A Christmas Eve Reveillon

Thursday December 24, we continue our tradition of offering a Creole Reveillon dinner in the spirit of New Orleans holiday dining. Through most of the 19th century, Reveillons were held in the homes of the French Quarter’s Creole population, when churchgoers would arrive home after midnight mass famished, ready to break the pre-communion fast. As you might imagine, in the homes of the food & drink-obsessed Creoles of the French Quarter, these dinners came to be many hours long, featuring course after course of unabashed decadence meant at once to celebrate the holiday, as well as break the fast in spectacular fashion, as New Orleanians have always been wont to do.

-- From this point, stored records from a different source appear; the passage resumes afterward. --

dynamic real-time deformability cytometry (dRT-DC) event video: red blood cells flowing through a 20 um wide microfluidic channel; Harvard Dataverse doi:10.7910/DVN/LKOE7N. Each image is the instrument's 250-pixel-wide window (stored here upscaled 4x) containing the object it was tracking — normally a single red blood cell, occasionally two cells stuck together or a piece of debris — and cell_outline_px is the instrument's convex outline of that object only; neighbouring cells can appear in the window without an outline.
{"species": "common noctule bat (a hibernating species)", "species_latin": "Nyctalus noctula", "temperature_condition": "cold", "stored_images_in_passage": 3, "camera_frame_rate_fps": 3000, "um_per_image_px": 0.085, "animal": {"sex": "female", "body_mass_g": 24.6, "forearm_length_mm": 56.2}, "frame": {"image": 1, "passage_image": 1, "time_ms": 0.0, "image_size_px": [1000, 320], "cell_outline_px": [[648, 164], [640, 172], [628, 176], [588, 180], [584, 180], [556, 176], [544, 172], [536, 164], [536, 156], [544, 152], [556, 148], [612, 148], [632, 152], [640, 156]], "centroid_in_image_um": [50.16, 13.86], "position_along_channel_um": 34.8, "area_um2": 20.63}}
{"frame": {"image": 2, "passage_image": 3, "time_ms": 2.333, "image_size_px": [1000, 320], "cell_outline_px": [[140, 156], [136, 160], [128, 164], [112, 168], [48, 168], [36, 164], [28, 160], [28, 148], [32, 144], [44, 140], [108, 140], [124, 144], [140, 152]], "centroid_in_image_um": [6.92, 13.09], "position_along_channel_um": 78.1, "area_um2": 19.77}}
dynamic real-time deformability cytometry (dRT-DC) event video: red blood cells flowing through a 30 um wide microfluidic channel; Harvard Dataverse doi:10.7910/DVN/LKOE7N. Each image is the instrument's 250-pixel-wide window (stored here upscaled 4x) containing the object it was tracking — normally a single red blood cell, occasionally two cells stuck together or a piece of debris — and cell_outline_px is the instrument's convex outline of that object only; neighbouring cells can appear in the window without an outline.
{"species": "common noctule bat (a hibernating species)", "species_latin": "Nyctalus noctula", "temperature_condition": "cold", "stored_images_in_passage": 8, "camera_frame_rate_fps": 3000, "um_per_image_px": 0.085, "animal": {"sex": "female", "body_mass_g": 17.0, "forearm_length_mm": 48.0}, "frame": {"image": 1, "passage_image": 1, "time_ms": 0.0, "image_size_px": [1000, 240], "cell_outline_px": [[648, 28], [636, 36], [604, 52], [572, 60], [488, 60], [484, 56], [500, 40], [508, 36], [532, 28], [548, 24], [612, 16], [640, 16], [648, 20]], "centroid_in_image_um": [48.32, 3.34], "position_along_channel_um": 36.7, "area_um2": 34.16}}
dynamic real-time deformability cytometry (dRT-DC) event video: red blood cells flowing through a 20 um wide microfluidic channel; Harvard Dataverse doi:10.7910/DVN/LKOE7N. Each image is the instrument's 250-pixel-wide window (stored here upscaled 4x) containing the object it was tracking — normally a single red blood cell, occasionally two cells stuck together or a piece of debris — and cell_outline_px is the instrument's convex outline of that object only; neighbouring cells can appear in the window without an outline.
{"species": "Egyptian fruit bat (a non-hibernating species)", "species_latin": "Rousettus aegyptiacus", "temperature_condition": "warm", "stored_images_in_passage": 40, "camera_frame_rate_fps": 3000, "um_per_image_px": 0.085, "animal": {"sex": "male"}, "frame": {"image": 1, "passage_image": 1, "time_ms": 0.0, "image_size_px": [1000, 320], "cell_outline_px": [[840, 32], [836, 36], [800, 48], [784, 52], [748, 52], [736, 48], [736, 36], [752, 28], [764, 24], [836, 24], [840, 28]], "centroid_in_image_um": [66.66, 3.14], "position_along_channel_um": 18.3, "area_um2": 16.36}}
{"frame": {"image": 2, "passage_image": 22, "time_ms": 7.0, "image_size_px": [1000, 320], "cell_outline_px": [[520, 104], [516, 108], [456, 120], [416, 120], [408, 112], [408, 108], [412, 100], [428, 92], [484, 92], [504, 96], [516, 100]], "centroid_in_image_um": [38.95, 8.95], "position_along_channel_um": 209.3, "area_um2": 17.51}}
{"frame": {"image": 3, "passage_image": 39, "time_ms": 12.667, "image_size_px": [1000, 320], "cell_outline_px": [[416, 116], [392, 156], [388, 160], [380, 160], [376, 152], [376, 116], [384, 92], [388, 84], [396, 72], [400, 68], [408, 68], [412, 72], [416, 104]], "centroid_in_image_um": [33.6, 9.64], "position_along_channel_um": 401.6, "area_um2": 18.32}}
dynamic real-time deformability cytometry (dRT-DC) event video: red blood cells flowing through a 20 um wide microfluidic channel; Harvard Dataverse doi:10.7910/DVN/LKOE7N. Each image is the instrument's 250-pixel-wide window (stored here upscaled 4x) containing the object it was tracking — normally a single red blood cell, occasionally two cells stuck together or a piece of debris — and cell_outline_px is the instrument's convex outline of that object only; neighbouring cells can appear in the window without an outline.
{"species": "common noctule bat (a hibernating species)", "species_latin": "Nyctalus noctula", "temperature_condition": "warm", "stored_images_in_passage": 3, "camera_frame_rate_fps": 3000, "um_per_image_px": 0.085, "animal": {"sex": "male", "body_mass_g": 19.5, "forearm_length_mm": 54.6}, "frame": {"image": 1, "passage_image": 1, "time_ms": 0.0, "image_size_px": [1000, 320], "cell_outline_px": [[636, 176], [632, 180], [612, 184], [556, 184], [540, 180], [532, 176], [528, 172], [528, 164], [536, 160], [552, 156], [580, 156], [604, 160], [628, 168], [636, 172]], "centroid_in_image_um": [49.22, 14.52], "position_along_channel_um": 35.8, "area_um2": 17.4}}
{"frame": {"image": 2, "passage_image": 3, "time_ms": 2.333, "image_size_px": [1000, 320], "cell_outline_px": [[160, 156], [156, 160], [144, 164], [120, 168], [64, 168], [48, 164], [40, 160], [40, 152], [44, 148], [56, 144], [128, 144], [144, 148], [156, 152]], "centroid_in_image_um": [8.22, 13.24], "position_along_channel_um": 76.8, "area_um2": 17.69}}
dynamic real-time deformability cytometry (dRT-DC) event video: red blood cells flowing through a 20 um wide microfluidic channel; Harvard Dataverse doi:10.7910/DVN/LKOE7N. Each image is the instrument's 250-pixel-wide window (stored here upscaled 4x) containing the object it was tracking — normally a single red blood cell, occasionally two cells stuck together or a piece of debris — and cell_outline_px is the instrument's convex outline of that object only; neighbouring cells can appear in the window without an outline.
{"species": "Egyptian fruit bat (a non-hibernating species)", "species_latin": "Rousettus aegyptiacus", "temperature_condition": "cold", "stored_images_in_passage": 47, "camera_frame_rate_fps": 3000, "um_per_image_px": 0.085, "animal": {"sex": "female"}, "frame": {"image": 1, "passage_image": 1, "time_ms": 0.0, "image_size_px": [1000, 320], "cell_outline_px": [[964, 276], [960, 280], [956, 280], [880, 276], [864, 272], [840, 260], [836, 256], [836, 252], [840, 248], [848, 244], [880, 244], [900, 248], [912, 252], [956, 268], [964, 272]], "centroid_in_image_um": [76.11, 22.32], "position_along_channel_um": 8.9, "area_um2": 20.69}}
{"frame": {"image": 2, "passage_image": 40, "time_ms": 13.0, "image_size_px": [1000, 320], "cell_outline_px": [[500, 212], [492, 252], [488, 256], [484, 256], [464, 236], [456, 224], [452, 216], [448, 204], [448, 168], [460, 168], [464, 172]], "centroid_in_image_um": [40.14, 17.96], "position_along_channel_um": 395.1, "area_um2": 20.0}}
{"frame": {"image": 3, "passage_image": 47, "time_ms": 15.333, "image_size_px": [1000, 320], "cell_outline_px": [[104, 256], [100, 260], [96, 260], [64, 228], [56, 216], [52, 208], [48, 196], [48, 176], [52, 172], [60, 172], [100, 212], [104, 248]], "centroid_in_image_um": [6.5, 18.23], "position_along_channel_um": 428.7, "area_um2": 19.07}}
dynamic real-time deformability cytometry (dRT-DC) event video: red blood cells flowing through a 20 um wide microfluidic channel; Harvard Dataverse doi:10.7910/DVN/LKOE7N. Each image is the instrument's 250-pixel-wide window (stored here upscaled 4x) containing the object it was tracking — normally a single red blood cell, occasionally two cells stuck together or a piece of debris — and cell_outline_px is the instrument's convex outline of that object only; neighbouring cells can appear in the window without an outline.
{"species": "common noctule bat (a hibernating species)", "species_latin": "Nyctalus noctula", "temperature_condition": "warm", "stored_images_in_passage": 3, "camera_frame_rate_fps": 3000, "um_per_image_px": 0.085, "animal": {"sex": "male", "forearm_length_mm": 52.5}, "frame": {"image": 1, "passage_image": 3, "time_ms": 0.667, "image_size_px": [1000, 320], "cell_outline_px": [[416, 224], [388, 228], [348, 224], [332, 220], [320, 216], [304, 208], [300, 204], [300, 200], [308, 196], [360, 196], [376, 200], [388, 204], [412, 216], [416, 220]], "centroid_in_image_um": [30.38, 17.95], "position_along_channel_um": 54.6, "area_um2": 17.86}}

During the 20th century as the restaurant business developed in the emerging dining capital of the South, the finer restaurants in New Orleans began offering Reveillon menus themselves. After World War II particularly, as the demographics of the Quarter changed in addition to changing mores regarding Catholic Church canon and changing habits among churchgoers, the Reveillon tradition died, only to be revived over the last several years by the city’s white-hot restaurant scene. Dozens of restaurants there now offer Reveillon menus. Our humble dinner at Big Jones seeks to extend that tradition, to give a portrait of a beautiful time and place in New Orleans’ culinary history, to serve the many Louisiana expats who now call Chicago home, and to share our love of Southern hospitality with you in a uniquely seasonal way.

Please join us for a very special evening. Reservations are very highly recommended, it will sell out in advance. Reservations can be made by calling 773-275-5725.

Christmas Eve  December 24, 2015  4-9pm

Table d’hôte, choose one per course

 

First

 

Country Ham and Carolina Gold Rice Perlau
Crispy Oysters, Carolina Gold Rice Bran-Pickled Radish, Watermelon Molasses, Baby Mustard Greens

 

American Chestnut Tamal
Filled with Concord Grape Conserves and Duck Confit, Huckleberry Jus

 

Butternut Squash Bisque

Cajun Coush Coush, Homemade Quince Honey

 

Bread Service

 

Home-baked Red Fife Wheat and Black Walnut Sourdough
House Cultured Butter, Fig Preserves

 

Second

 

Genesis Growers Beets Three Ways

Homemade Cottage Cheese, Frisee, Lemon Marmalade, Pumpernickel Croutons

 

Living Water Farms Butter Lettuce

Pumpkin Seed Oil & Cider Vinaigrette, Hook’s Blue Cheese, Crispy House-cured Bacon

 

Entrée

 

Heritage American Buff Goose Gumbo
House-made Chaurice Meatballs, Steamed Aromatic Braggadocio Rice

 

Creamed Venison Pie
Celery Root, Rutabaga, Horseradish

 

Stuffed Rushing Waters Trout, Crawfish Boudin

Hook’s Cheddar Cauliflower Puree, Roasted Brussels Sprouts and Pearl Onions

Anson Mills Black Barley Purloo
Heirloom Midlands Purple , Roasted Black Trumpet Mushrooms, Three Sisters Garden Pea Greens and Brown Butter-Fried Pecans

Dessert

 

A Traditional Doberge Cake of Chocolate, Lemon, Caramel

 

Rum & Nutmeg Bread Pudding

Homemade Apple Butter, Oatmeal Brittle, Vanilla Bean Ice Cream

 

Warm Cranberry and Bone Marrow Pudding Pie

Whipped Kilgus Farmstead Cream

 

Fifty dollars per person
Optional beverage pairings to be announced, twenty-five dollars per person

Venison pie, an old Creole standby, now a Big Jones Reveillon tradition.

TEach year, we strive to make the doberge cake taller than last year's!